• What the task asks: Convert the lines below into a JSON list of strings, one string per line, leaving out the blank lines.

• Records to process:
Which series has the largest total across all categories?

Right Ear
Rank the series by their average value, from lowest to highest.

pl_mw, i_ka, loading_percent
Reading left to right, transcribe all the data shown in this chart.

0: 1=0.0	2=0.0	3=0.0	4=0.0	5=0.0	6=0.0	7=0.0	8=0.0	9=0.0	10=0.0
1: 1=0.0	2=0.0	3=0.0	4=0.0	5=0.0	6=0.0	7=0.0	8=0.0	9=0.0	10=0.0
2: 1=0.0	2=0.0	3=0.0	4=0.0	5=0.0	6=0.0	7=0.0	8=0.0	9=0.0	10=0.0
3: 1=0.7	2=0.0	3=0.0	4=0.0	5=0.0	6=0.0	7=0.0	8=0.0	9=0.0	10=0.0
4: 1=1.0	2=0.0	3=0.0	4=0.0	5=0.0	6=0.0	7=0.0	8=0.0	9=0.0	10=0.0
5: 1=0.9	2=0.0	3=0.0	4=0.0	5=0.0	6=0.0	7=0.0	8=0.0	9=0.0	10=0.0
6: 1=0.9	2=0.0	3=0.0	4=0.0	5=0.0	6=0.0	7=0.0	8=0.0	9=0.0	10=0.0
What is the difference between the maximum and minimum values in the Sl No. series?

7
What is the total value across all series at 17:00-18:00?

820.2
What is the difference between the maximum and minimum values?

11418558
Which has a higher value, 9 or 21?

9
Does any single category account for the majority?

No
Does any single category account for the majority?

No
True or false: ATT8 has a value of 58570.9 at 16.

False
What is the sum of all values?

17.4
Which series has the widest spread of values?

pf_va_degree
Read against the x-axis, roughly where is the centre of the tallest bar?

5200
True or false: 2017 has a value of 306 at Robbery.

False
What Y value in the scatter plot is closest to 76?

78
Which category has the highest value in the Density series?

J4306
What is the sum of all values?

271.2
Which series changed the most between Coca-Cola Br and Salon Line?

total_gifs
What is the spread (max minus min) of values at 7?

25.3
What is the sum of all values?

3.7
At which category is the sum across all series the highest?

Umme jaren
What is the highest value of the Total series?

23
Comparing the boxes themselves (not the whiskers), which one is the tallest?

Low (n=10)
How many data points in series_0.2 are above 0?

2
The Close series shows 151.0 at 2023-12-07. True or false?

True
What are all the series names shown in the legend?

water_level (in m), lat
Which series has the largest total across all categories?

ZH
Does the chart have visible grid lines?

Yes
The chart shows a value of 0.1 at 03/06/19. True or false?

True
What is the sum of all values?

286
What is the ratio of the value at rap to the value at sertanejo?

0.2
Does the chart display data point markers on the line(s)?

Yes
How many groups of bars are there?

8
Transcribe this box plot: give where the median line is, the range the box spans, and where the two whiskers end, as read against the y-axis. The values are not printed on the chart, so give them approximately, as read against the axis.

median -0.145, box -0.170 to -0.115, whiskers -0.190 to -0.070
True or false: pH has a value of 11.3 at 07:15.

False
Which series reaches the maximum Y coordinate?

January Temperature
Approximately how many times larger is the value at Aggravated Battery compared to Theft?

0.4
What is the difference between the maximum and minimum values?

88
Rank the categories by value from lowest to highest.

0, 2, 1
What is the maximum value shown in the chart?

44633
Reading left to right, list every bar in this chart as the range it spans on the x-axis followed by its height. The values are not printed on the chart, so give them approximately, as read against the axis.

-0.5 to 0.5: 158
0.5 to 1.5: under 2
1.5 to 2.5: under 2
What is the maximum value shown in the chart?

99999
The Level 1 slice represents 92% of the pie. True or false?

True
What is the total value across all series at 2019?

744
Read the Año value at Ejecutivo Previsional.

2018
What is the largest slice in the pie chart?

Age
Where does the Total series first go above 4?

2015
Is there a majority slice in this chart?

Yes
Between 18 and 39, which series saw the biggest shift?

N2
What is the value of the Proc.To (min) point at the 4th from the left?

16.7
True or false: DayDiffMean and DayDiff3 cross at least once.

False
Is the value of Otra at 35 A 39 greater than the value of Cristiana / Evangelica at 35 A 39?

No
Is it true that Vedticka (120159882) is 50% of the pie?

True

• Completed task:
[
  "Which series has the largest total across all categories?",
  "Right Ear",
  "Rank the series by their average value, from lowest to highest.",
  "pl_mw, i_ka, loading_percent",
  "Reading left to right, transcribe all the data shown in this chart.",
  "0: 1=0.0\t2=0.0\t3=0.0\t4=0.0\t5=0.0\t6=0.0\t7=0.0\t8=0.0\t9=0.0\t10=0.0",
  "1: 1=0.0\t2=0.0\t3=0.0\t4=0.0\t5=0.0\t6=0.0\t7=0.0\t8=0.0\t9=0.0\t10=0.0",
  "2: 1=0.0\t2=0.0\t3=0.0\t4=0.0\t5=0.0\t6=0.0\t7=0.0\t8=0.0\t9=0.0\t10=0.0",
  "3: 1=0.7\t2=0.0\t3=0.0\t4=0.0\t5=0.0\t6=0.0\t7=0.0\t8=0.0\t9=0.0\t10=0.0",
  "4: 1=1.0\t2=0.0\t3=0.0\t4=0.0\t5=0.0\t6=0.0\t7=0.0\t8=0.0\t9=0.0\t10=0.0",
  "5: 1=0.9\t2=0.0\t3=0.0\t4=0.0\t5=0.0\t6=0.0\t7=0.0\t8=0.0\t9=0.0\t10=0.0",
  "6: 1=0.9\t2=0.0\t3=0.0\t4=0.0\t5=0.0\t6=0.0\t7=0.0\t8=0.0\t9=0.0\t10=0.0",
  "What is the difference between the maximum and minimum values in the Sl No. series?",
  "7",
  "What is the total value across all series at 17:00-18:00?",
  "820.2",
  "What is the difference between the maximum and minimum values?",
  "11418558",
  "Which has a higher value, 9 or 21?",
  "9",
  "Does any single category account for the majority?",
  "No",
  "Does any single category account for the majority?",
  "No",
  "True or false: ATT8 has a value of 58570.9 at 16.",
  "False",
  "What is the sum of all values?",
  "17.4",
  "Which series has the widest spread of values?",
  "pf_va_degree",
  "Read against the x-axis, roughly where is the centre of the tallest bar?",
  "5200",
  "True or false: 2017 has a value of 306 at Robbery.",
  "False",
  "What Y value in the scatter plot is closest to 76?",
  "78",
  "Which category has the highest value in the Density series?",
  "J4306",
  "What is the sum of all values?",
  "271.2",
  "Which series changed the most between Coca-Cola Br and Salon Line?",
  "total_gifs",
  "What is the spread (max minus min) of values at 7?",
  "25.3",
  "What is the sum of all values?",
  "3.7",
  "At which category is the sum across all series the highest?",
  "Umme jaren",
  "What is the highest value of the Total series?",
  "23",
  "Comparing the boxes themselves (not the whiskers), which one is the tallest?",
  "Low (n=10)",
  "How many data points in series_0.2 are above 0?",
  "2",
  "The Close series shows 151.0 at 2023-12-07. True or false?",
  "True",
  "What are all the series names shown in the legend?",
  "water_level (in m), lat",
  "Which series has the largest total across all categories?",
  "ZH",
  "Does the chart have visible grid lines?",
  "Yes",
  "The chart shows a value of 0.1 at 03/06/19. True or false?",
  "True",
  "What is the sum of all values?",
  "286",
  "What is the ratio of the value at rap to the value at sertanejo?",
  "0.2",
  "Does the chart display data point markers on the line(s)?",
  "Yes",
  "How many groups of bars are there?",
  "8",
  "Transcribe this box plot: give where the median line is, the range the box spans, and where the two whiskers end, as read against the y-axis. The values are not printed on the chart, so give them approximately, as read against the axis.",
  "median -0.145, box -0.170 to -0.115, whiskers -0.190 to -0.070",
  "True or false: pH has a value of 11.3 at 07:15.",
  "False",
  "Which series reaches the maximum Y coordinate?",
  "January Temperature",
  "Approximately how many times larger is the value at Aggravated Battery compared to Theft?",
  "0.4",
  "What is the difference between the maximum and minimum values?",
  "88",
  "Rank the categories by value from lowest to highest.",
  "0, 2, 1",
  "What is the maximum value shown in the chart?",
  "44633",
  "Reading left to right, list every bar in this chart as the range it spans on the x-axis followed by its height. The values are not printed on the chart, so give them approximately, as read against the axis.",
  "-0.5 to 0.5: 158",
  "0.5 to 1.5: under 2",
  "1.5 to 2.5: under 2",
  "What is the maximum value shown in the chart?",
  "99999",
  "The Level 1 slice represents 92% of the pie. True or false?",
  "True",
  "What is the total value across all series at 2019?",
  "744",
  "Read the Año value at Ejecutivo Previsional.",
  "2018",
  "What is the largest slice in the pie chart?",
  "Age",
  "Where does the Total series first go above 4?",
  "2015",
  "Is there a majority slice in this chart?",
  "Yes",
  "Between 18 and 39, which series saw the biggest shift?",
  "N2",
  "What is the value of the Proc.To (min) point at the 4th from the left?",
  "16.7",
  "True or false: DayDiffMean and DayDiff3 cross at least once.",
  "False",
  "Is the value of Otra at 35 A 39 greater than the value of Cristiana / Evangelica at 35 A 39?",
  "No",
  "Is it true that Vedticka (120159882) is 50% of the pie?",
  "True"
]